“Indeed,” said I politely, as though that explained it; but of course it did not.

Up to this point we had at least, since the first night, been dry. Now the rain began, and caravaning in rain is an experience that must be met with one’s entire stock of fortitude and philosophy. This stock, however large originally, has a tendency to give out after drops have trickled down inside one’s collar for some hours. At the other end, too, the wet ascends higher and higher, for is not one wading about in long and soaking grass, trying to perform one’s (so to speak) household duties? And if, when the ascending wet and the descending wet meet, and the whole man is a mere and very unhappy sponge, he can still use such words as healthy and jolly, then I say that that man is either a philosopher indeed, worthy of and ripe for an immediate tub, or he is a liar and a hypocrite. I heard both those adjectives often that day, and silently divided their users into the proper categories. For myself I preferred to say nothing, thus producing private flowers of stoicism in response to the action of the rain.
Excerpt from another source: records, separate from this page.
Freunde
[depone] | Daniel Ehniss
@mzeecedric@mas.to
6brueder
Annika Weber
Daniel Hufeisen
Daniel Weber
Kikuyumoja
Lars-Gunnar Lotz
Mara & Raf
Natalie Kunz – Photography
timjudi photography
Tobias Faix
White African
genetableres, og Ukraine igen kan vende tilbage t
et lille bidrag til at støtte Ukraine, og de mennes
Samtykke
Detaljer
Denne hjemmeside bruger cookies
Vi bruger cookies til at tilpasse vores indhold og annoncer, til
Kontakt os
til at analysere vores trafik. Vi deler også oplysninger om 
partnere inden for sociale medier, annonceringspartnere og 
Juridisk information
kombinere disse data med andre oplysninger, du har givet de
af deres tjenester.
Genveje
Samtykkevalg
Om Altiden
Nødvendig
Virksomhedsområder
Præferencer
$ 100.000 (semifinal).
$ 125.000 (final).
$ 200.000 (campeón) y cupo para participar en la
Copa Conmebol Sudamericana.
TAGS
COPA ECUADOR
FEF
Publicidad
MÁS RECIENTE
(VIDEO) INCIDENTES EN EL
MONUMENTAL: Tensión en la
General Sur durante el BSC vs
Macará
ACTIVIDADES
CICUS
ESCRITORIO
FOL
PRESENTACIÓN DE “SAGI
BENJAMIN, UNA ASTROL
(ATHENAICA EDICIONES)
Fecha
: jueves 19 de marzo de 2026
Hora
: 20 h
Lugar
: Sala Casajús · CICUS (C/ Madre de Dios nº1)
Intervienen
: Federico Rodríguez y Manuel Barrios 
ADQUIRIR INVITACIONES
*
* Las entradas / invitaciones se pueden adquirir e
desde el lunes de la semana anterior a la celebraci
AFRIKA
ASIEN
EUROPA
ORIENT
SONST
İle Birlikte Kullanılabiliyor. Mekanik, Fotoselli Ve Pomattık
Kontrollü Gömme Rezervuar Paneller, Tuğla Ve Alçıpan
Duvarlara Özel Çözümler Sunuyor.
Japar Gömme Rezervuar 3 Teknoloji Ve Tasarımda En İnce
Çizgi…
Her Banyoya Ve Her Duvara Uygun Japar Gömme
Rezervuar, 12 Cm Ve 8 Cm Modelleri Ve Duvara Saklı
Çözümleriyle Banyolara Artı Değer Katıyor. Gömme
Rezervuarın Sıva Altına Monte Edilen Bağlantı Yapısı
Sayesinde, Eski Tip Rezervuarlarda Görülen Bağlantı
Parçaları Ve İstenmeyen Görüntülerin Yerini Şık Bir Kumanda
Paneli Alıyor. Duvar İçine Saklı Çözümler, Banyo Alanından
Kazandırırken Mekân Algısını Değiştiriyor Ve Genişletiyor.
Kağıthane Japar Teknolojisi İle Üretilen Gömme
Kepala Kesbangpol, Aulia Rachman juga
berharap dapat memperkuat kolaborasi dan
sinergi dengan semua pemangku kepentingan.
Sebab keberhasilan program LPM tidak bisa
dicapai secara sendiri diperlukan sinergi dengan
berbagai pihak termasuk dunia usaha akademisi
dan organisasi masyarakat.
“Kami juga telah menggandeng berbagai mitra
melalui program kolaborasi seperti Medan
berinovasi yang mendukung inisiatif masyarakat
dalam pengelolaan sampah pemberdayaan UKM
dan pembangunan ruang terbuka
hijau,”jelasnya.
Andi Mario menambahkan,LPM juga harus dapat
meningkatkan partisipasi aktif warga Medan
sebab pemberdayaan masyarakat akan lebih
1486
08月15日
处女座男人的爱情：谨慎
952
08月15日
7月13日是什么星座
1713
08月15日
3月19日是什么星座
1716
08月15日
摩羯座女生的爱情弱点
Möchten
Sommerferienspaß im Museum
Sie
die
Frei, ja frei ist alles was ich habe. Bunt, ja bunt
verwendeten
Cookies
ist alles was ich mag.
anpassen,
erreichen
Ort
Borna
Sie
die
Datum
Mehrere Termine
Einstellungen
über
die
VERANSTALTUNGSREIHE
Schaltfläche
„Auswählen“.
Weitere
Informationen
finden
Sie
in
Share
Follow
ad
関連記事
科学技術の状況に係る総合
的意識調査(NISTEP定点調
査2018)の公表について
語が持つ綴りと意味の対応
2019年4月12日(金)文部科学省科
For the first time I was glad to walk, glad to move on, glad of anything that was not helping dripping ladies to pack up dripping breakfast things beneath the dripping umbrella that with studious gallantry I endeavoured to hold the while over my and their dripping heads. However healthy and jolly the wet might be it undoubtedly made the company more silent than the dry, and our resumed march was almost entirely without conversation. We moved on in a southwesterly direction, the diseased fledgling still in bed and still, I was credibly informed, scratching, through pine woods full of wet bracken and deep gloom and drizzle, till at a place called Frant we turned off due south in response to some unaccountable impulse of Mrs. Menzies-Legh’s, whose unaccountable impulses were the capricious rudder which swayed us hither and thither during the entire tour.

She used to study maps, and walk with one under her arm out of which she read aloud the names of the places we were supposed to be at; and just as we had settled down to believe it we would come to some flatly contradictory signpost which talked of quite different places, places we had been told were remote and in an altogether different direction.

“It doesn’t matter,” she would say, with a smile in which I, at least, never joined, for I have my own opinions of petticoat government—“the great thing is to go on.”

So we went on; and it was she who made us suddenly turn off southward after Frant, leaving a fairly comfortable highroad for the vicissitudes of narrow and hilly lanes.

“Lanes,” said she, “are infinitely prettier.”

I dare say. They are also generally hillier, and so narrow that once a caravan is in one on it has to go whatever happens, trusting to luck not to meet anything else on wheels till it reaches, after many anxieties, the haven of another highroad. This lane ran deep between towering hedges and did not leave off again for five miles, and none of you would believe how long it took us to do those five miles because none of you know—how should you?—what the getting of caravans up hills by means of tracing is. We had, thanks to Mrs. Menzies-Legh’s desire for the pretty (unsatisfied I am glad to say on that occasion, because the so-called sea-mist clung close round us like a wet gray cloak)—we had got into an almost mountainous lane. We were tracing the whole time, dragging each caravan up each hill in turn, leaving it solitary at the top and returning with all three horses for the next one left meanwhile at the bottom. I never saw such an endless succession of hills. If tracing does not teach a man patience what, I would like to know, will?

At first, on finding my horse removed and harnessed on to the Ailsa, I thought I would get inside the Elsa and stretch myself on the yellow box and wait there quietly smoking till the horse came back again; but I found Edelgard inside, blocking it up and preparing to mend her stockings.

This was unpleasant, for I had hardly spoken to her, and then only with the chilliest politeness, since her behaviour on the evening by the Medway; yet, determined to be master in my own (so to speak) house, I would have carried out my intention if Menzies-Legh’s voice, which I thought had gone up the hill, had not been heard quite close outside asking where I was.